I go back and forth on dubbing him crazy or not. Sure we would all love to pay less taxes. And sure we would all love to see the extremely wealthy pay their fair share. But from the photos in the news it looked like he had hobbies, a house, children, a paying job. Paying income tax didn't give him diseases or make him homeless, or even cause him to not be able to afford a guitar. He merely wasn't one of the wealthy elite. He may not have had enough money to travel to exotic locations or to buy a Mercedes. Maybe he wasn't going to be able to retire as early as he originally would have liked. That doesn't seem like the most hard up life that there is out there. And it doesn't seem like a reason to off oneself. So on that line of thinking, I do think he might have been a little unbalanced.

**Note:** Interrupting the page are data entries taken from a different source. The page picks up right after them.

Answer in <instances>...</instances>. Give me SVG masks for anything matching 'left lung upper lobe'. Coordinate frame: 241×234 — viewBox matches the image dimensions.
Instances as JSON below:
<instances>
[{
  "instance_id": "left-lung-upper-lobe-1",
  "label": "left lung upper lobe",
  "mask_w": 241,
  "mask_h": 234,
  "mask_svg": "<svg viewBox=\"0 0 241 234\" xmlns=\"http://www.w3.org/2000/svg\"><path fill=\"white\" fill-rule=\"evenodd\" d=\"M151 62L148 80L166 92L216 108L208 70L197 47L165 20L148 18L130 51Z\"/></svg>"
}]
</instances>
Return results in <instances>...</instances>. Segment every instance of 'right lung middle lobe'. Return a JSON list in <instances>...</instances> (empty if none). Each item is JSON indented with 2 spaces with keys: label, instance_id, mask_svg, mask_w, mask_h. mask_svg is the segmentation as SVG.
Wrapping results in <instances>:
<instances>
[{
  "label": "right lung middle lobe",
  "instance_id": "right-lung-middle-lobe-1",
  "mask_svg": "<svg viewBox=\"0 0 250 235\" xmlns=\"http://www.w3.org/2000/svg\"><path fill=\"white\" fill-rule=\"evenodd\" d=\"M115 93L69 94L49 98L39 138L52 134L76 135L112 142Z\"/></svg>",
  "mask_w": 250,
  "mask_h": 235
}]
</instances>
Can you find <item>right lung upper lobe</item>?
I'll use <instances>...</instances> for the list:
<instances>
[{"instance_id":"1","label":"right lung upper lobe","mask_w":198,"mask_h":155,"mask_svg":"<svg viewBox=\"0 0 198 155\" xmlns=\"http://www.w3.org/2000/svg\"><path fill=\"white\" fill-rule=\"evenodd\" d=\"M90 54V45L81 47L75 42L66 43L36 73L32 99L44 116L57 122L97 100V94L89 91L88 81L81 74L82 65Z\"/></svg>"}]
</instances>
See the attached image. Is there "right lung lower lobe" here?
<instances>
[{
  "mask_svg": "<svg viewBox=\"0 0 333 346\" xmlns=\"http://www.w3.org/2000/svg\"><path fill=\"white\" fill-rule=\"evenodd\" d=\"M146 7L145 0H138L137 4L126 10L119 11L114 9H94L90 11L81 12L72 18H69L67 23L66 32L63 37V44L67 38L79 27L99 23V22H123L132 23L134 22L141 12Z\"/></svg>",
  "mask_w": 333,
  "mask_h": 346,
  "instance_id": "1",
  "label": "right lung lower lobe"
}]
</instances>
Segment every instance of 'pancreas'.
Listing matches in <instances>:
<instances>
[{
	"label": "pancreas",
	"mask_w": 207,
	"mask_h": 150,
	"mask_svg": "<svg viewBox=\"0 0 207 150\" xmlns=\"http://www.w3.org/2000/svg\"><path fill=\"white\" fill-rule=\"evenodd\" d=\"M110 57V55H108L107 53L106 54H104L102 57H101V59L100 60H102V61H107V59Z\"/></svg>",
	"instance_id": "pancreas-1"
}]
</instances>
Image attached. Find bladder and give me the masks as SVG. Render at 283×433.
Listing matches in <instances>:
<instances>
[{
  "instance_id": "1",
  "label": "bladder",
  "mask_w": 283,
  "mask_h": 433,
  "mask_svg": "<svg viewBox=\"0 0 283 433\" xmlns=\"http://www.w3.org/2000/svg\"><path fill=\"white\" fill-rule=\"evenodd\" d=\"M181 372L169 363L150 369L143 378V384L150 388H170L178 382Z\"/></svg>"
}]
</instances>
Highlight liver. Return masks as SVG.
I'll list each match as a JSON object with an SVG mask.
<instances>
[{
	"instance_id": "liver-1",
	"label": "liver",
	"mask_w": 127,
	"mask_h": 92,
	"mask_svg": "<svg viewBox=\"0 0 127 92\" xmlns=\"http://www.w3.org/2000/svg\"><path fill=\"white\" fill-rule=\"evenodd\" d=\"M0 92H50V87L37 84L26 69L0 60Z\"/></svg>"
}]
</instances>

But he also makes good points. After the Great Depression, a lot of bankers did off themselves. And now, if our bankers and Wall Street screw up royally, they get a bailout, and then they get their bonus, while laying off the people who make a fraction of what they do who will never see a bonus. The people to whom that bonus would have been a lifetime of salaries... and to whom it may mean staying in their home, feeding their kids, etc. Not just whether or not they're going to remain a millionaire that year.

And while Stack's manifesto did say he's sure he wouldn't be the first or the last to feel this way, it did not encourage everyone to go out and attempt to blow up their IRS office. So in short, I don't feel that he's a terrorist. I feel that he's a tragedy... He had some good points, and it looks like at one point in time in his life he tried to be an activist and get people to hear those points, but failed. I think it's sad that he felt he had to end his own life. I think it's sadder still that his daughter calls him a hero to the press. That adds insult to injury to the Vernon Hunter family. But saddest of all is that a man who could have really just used a good shrink and a raise is getting dubbed a terrorist.

6 comments:

  1. That poor dude had had enough, I just want to know how he had his own plane if he was in so much debt to the IRS?

    ReplyDelete
  2. Gotta disagree with you on this one, Mae. The dude used asymmetric violence to make a political point. If, say, a depressed Muslim man crashed a small aircraft in to a courthouse because he was upset by US policies at Guantanamo, I don't think anyone would have a problem calling that terrorism. I, too, feel bad for the guy in some ways, and of course our tax structure is fubar, but that doesn't (to me) change the fact that Mr. Stack chose to end his life in a violent terrorist act. Word.

    ReplyDelete
  3. i tend to agree with you, Meghan, that it was not terrorism, or at least "organized" terrorism. but i also agree with LCM that had he been a Muslim doing it, everyone would be calling it terrorism.

    but what if worry most over this is whether there is anti-federal government group out that that will see him as a hero and martyr. right now, his action (suicide) is a bit too radical for even the most conservative politicians to publicly praise him, but i wouldn't be surprised to see a convergence of some who see him as a hero a with something like the "tea party" movement.

    ReplyDelete
  4. See Crar, I would definitely brand him a murderer. But I can't go quite as far as to say terrorist. Because while he did use violence to prove a point, I feel like it wasn't a coherent one... he rambled about being taken advantage of by the tax system. Plus he didn't encourage solidarity or other folks to follow suit. I don't know, I guess if his intention was to take out everyone in the building for being soldiers of the man, I could call him a terrorist, but I'm not sure he wanted to take anyone's life but his own. But then, it's hard to ask questions of a dead man.

    And Mary, yeah, if the man owed so much to the IRS, how did he own a car, a house AND a plane? I think he was just deluded and nuts.

    ReplyDelete
  5. Religion and or race has nothing to do with terrorism. The Boston Tea Party was an act of terrorism against Great Britain.

    Terrorism is a violent reaction to oppression, if, you feel that the IRS is an oppressor than actions to kill or coerce their actions is terrorism.

    Nevertheless, great post Meghan.

    ReplyDelete
  6. Wooooo, high risk working for the IRS!